This may sound a little crazy, but if you actually take the time to complete this sort of interview, and to write down the answers, you will probably be amazed at how much you discover.
You’ll find that some goal-candidates are self-starters, full of enthusiasm and good ideas — while others are lackluster foot-draggers, disinclined to get started anytime soon. They either can’t summon the energy to make much progress, or simply aren’t quite ready to grab the fast-track opportunity you’re offering them.
Personally, I prefer to take on candidates I’m genuinely excited to work with — those goals and resolutions that not only come with plenty of good interview answers, but that get me so jazzed about their potential rewards that I want to roll up my sleeves and start working with them today.
I also prefer to focus on big goals that align powerfully with my overarching sense of purpose, my instincts about what I most want to do with my life. That’s important, because if a resolution doesn’t sync with your deepest, most abiding sense of direction, its prospects for long-term survival aren’t good.
As I shared in my last column (“Pushing the Envelope,” December 2010), I spent much of 2010 taking on goals important enough to me that I’ll be carrying most of them forward into 2011. Many of these objectives come out of an enduring desire I have to help lots of people (including me) live healthier, happier lives, and to help make the world a better, healthier place.
In the realm of my personal life, that means participating in a number of Leadville races — super-intense competitive athletic events that will undoubtedly challenge my physical limits, and motivate me to stick to a solid training and clean-eating nutrition regimen.
In the realm of business, it means doing everything I can to make Life Time the ultimate Healthy Way of Life Company — one that brings together all the resources people need to discover their healthy passions, pursue their healthy interests and achieve the healthy goals that matter most to them.

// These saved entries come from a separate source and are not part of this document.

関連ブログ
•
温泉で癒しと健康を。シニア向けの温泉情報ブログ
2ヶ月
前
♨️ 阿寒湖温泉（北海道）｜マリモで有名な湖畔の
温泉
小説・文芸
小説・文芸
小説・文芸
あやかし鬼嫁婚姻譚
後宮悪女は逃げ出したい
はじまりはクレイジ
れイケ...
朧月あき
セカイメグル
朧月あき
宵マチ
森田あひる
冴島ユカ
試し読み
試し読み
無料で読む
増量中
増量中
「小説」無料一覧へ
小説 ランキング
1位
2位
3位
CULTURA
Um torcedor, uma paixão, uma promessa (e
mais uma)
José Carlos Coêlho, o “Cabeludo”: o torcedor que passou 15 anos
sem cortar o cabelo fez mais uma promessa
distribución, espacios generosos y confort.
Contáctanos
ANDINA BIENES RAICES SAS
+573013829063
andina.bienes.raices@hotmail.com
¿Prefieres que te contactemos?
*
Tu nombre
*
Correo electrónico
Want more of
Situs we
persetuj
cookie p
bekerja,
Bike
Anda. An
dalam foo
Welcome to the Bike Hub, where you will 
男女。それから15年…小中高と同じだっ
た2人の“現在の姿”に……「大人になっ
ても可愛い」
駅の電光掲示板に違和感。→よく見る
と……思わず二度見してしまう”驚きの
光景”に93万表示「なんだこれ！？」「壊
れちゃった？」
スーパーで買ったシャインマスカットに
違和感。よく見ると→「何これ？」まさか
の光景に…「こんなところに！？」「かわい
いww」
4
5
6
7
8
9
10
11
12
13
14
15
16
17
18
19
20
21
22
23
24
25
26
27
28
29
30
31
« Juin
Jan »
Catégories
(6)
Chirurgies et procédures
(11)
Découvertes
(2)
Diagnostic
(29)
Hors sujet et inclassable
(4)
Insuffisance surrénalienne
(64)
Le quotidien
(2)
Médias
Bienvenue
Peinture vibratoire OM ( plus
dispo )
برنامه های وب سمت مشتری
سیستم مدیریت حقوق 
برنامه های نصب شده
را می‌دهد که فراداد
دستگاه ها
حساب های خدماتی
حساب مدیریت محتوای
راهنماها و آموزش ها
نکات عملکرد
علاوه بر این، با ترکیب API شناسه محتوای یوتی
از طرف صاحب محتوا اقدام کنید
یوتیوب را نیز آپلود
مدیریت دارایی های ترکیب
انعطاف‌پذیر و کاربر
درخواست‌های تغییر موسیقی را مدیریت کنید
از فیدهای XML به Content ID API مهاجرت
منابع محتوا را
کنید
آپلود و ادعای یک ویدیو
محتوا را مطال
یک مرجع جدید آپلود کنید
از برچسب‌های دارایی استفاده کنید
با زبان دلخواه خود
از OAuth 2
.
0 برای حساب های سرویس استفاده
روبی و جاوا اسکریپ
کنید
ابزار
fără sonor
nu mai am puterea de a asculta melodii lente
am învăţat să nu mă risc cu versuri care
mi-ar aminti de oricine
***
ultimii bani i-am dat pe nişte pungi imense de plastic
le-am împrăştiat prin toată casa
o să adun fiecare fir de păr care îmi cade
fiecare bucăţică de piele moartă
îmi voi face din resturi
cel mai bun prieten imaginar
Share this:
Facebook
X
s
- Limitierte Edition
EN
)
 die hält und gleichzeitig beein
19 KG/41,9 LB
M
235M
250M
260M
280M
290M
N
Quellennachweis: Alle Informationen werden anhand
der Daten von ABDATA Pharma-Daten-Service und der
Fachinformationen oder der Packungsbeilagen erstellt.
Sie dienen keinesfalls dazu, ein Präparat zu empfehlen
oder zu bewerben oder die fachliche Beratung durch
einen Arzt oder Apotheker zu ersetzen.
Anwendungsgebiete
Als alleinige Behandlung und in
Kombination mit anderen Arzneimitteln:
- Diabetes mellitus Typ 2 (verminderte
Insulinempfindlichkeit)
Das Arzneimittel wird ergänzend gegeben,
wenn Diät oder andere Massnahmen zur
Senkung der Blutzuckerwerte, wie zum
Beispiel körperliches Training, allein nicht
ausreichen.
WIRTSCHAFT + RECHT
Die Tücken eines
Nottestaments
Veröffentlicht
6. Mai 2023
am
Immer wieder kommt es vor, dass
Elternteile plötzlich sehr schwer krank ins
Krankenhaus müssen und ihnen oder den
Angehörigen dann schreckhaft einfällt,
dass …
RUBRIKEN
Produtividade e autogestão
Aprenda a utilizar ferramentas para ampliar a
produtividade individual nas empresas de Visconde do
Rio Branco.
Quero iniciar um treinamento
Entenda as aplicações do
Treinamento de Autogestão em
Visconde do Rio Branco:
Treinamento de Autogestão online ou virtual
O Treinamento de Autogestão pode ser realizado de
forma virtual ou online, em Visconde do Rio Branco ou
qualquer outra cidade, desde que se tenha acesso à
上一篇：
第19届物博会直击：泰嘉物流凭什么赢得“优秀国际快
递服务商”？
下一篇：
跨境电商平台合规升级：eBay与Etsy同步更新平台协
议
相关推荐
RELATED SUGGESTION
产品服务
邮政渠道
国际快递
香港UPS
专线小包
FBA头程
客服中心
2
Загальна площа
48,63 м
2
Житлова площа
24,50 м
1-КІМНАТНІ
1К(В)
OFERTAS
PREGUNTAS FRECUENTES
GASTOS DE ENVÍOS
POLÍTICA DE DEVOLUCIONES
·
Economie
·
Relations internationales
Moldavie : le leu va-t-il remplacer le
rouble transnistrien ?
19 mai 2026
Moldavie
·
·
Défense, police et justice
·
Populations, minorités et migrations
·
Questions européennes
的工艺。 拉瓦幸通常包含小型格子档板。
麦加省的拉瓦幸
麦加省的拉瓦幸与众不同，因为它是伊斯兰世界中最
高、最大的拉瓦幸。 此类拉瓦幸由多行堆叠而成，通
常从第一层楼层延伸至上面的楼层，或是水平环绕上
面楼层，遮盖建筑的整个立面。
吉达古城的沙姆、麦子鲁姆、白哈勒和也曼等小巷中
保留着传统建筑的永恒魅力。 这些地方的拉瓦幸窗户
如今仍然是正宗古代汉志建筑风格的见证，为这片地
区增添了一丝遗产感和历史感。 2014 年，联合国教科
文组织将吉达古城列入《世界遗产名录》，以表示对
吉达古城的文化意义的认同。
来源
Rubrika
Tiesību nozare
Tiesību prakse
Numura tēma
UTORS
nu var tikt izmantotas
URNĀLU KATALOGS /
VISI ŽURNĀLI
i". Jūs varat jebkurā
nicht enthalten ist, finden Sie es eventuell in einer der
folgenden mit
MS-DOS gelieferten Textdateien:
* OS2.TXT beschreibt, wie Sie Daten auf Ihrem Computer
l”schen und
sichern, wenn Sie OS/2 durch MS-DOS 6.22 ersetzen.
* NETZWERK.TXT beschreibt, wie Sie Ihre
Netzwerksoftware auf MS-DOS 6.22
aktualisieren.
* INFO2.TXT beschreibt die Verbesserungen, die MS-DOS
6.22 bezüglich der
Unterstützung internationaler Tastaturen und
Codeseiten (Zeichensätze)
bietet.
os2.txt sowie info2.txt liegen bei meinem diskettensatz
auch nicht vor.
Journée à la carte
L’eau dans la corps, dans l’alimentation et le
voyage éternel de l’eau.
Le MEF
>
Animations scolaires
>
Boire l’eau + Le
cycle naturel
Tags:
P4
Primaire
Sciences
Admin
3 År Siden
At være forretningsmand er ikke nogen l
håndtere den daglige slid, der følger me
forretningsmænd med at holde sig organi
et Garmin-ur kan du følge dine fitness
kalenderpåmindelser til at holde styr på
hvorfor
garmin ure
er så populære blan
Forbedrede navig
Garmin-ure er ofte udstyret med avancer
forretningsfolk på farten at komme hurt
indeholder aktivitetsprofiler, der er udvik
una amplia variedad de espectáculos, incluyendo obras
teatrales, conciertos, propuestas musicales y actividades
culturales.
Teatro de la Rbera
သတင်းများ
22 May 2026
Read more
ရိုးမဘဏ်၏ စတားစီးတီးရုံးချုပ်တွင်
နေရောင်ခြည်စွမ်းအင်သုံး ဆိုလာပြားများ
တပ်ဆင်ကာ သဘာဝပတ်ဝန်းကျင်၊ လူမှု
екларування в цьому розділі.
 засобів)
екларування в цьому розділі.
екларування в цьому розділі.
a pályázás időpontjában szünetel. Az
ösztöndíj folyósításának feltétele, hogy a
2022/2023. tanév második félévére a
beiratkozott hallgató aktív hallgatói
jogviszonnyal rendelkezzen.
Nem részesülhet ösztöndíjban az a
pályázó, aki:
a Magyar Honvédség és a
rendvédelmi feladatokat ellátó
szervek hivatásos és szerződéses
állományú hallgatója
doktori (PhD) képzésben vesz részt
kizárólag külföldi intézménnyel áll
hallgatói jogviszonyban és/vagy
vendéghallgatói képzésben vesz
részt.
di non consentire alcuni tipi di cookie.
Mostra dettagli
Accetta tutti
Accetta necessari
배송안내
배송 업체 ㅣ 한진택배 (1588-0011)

I’ll close with a thought that runs through this entire issue of Experience Life: No matter what your goals, no matter what your personal or professional ambitions, making a conscious choice to change your life is an incredibly empowering — and incredibly challenging — thing to do. So once you’ve interviewed and “hired” the right resolutions, go ahead and take bold steps. But also take your time, and take pleasure in the process. You’ve got a whole new year stretching out ahead of you.